I can't figure out the wirings and the Manual that comes with the CD-Deck has nothing on wiring it to an old car (har har). I'm just going to assume that you guys need to know what color the wires are?

Well, just an fyi, the deck is a Dynex DX-CS101, and it has all the basic coloring wires (Yellow, Black, Red, Blue, Grays, Purple, White, etc, etc) but the thing is, the '90 sentra just doesn't have those colored wires. They're a whole lot different.

2 Black with a red stripe going down the middle of the wire
3 grays with red stripe going down the middle
1 (or either 2) white with sky/light blue stripe going down the middle
1 Brown
1 Yellow
1 Sky/baby/light blue with red ring around the wire
1 Red
1 Dark/"Regular" blue with black on the other side (half/half)
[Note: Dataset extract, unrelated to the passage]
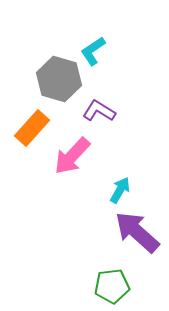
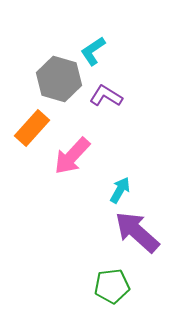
purple L-shape: moved 7 px right, 15 px up
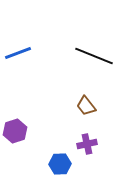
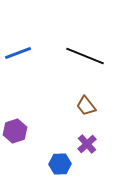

The colors are so different that I have no idea which one goes with which (besides the red of course). Help?


----------



## Punkrocka436 (Jul 8, 2003)

duh dude....you need a wiring harness...they cost like 15 dollars at your local CC or BB. If you have already started cutting wires, you need to look in your Factory service manual for stereo wiring colors, and solder/crimp the correct wires to the wires on the head unit. If you dont have an FSM, you need to get a haynes manual (again, about 15 dollars) at your local autoparts store.

Honestly, you sound like you dont know what your doing so i would just take it somewhere to be installed. Spend the 45 dollars so you dont end up frying your wiring harness


----------



## generation3 (Jan 16, 2005)

Check install doctor (installdr.com) they have write ups that even noobs can follow.


----------